— What you will do —
Filter these records by the string "Large", copying each line that holds it.
----
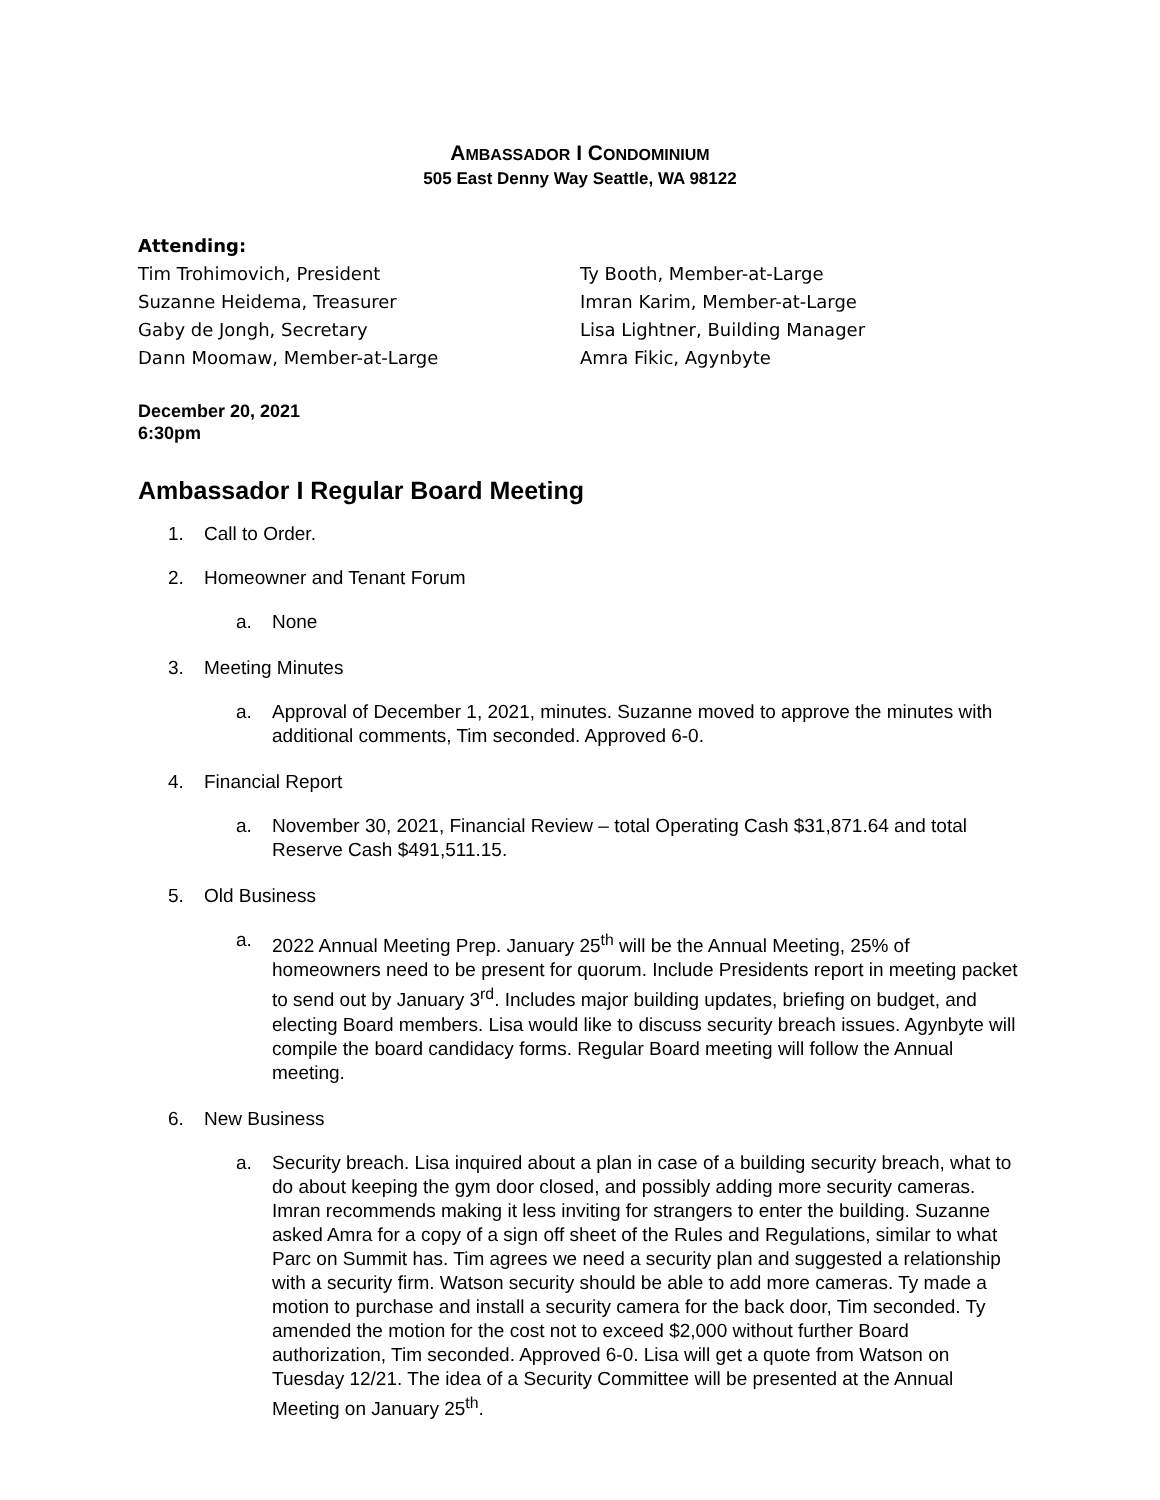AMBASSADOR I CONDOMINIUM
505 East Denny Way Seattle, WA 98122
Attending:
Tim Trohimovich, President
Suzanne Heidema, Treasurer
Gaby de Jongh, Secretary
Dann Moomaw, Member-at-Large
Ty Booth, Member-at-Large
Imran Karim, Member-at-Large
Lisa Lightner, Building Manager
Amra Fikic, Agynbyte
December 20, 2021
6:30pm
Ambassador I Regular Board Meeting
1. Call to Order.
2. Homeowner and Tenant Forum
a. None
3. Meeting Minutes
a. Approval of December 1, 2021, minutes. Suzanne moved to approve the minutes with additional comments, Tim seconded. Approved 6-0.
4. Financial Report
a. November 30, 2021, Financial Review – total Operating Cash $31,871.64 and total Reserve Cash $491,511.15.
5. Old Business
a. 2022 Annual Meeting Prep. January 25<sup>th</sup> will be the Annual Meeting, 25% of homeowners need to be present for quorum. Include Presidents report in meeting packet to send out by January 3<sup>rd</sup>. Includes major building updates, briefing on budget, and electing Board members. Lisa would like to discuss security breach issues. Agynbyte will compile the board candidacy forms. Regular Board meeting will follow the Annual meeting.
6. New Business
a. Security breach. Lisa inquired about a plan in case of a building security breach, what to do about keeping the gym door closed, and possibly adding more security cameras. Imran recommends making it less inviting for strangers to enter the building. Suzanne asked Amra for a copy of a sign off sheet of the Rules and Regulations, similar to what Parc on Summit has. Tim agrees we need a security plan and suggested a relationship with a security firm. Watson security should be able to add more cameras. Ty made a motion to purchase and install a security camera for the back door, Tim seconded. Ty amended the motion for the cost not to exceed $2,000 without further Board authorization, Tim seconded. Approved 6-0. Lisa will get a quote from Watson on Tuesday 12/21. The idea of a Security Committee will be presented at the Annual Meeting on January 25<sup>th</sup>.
----
— Response area —
Dann Moomaw, Member-at-Large
Ty Booth, Member-at-Large
Imran Karim, Member-at-Large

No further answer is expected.